Problem description -
Return the full set of entries precisely. Do not carry over any pictures.

Data entries:
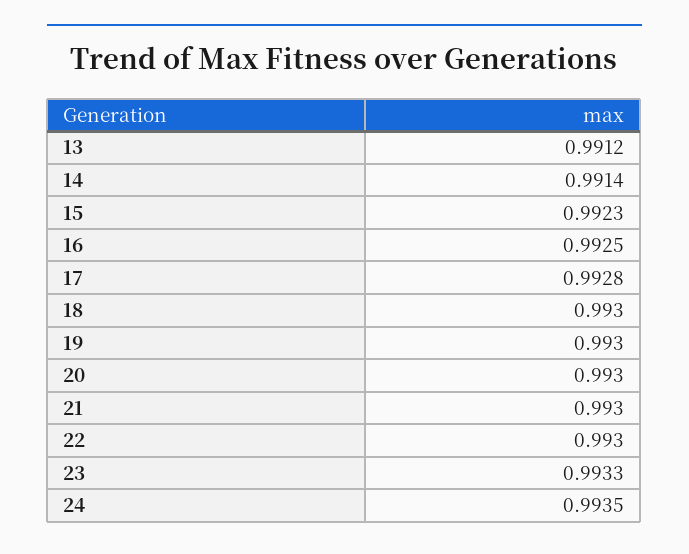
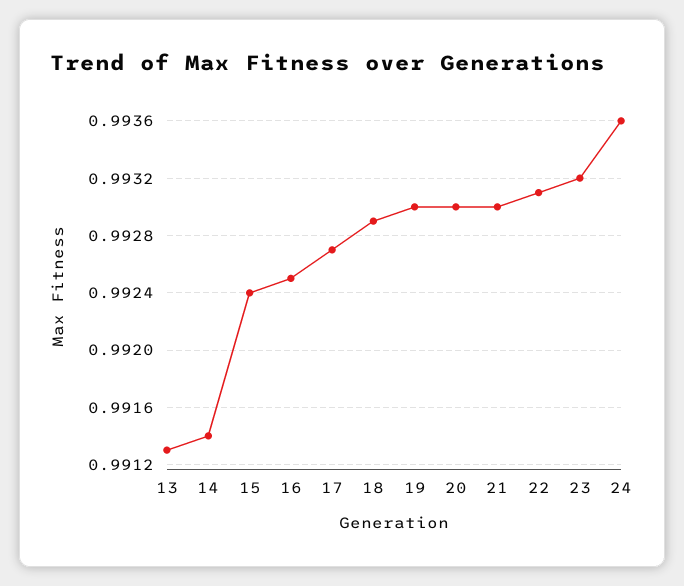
  {
-   "13": 0.9912,
+   "13": 0.9913,
    "14": 0.9914,
-   "15": 0.9923,
+   "15": 0.9924,
    "16": 0.9925,
-   "17": 0.9928,
+   "17": 0.9927,
-   "18": 0.993,
+   "18": 0.9929,
    "19": 0.993,
    "20": 0.993,
    "21": 0.993,
-   "22": 0.993,
+   "22": 0.9931,
-   "23": 0.9933,
+   "23": 0.9932,
-   "24": 0.9935
+   "24": 0.9936
  }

Response area -
  {
-   "13": 0.9912,
+   "13": 0.9913,
    "14": 0.9914,
-   "15": 0.9923,
+   "15": 0.9924,
    "16": 0.9925,
-   "17": 0.9928,
+   "17": 0.9927,
-   "18": 0.993,
+   "18": 0.9929,
    "19": 0.993,
    "20": 0.993,
    "21": 0.993,
-   "22": 0.993,
+   "22": 0.9931,
-   "23": 0.9933,
+   "23": 0.9932,
-   "24": 0.9935
+   "24": 0.9936
  }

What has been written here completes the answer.